__INFORMATION PROVIDED__:
*** Begin section ***

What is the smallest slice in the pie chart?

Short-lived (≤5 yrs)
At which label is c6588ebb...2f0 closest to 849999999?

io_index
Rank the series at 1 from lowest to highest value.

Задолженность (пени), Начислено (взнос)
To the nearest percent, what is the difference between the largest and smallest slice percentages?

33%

*** End section ***
*** Begin section ***

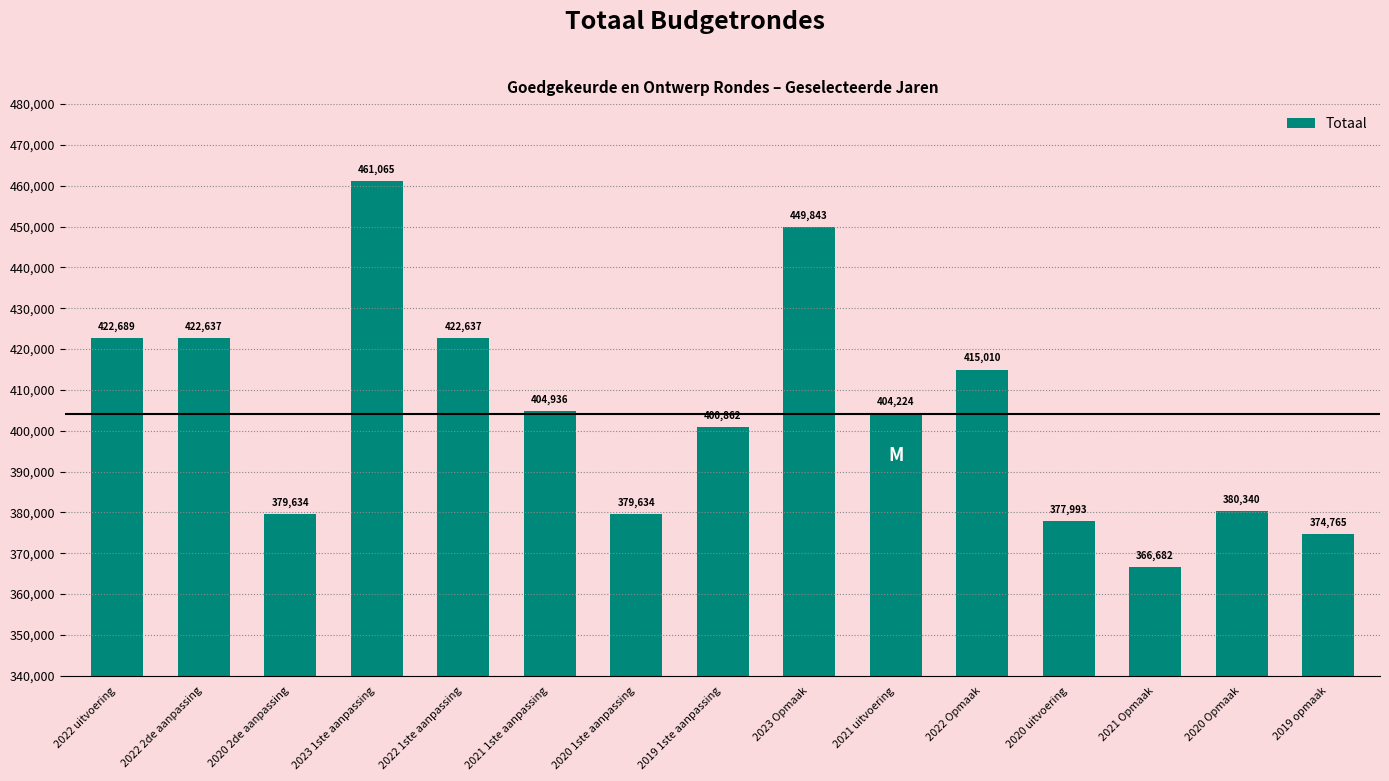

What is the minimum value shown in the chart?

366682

*** End section ***
*** Begin section ***

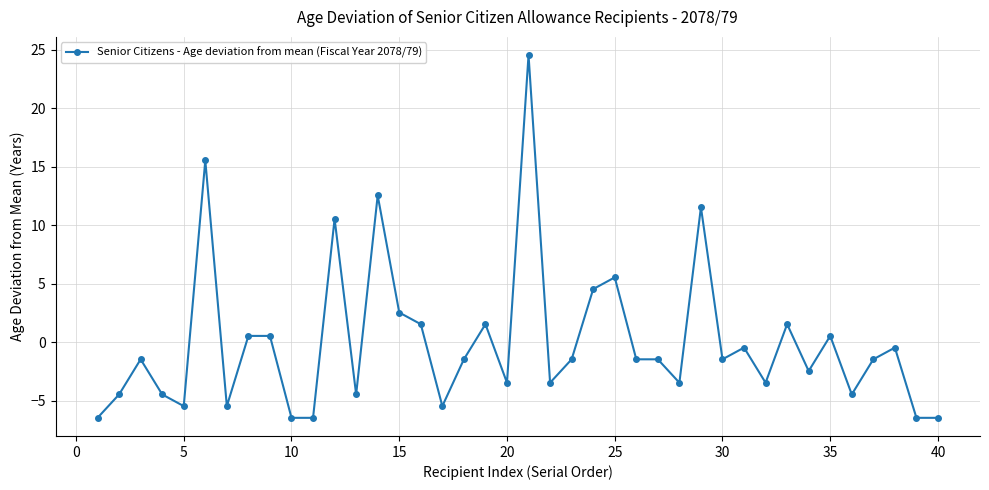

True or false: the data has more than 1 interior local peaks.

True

*** End section ***

__ASSIGNED TASK__: Give the lines from the one containing "Short-lived (≤5 yrs)" through the one containing "To the nearest", both included, as a numbered list without the blank lines.

__RESULT OF THIS TASK__:
1. Short-lived (≤5 yrs)
2. At which label is c6588ebb...2f0 closest to 849999999?
3. io_index
4. Rank the series at 1 from lowest to highest value.
5. Задолженность (пени), Начислено (взнос)
6. To the nearest percent, what is the difference between the largest and smallest slice percentages?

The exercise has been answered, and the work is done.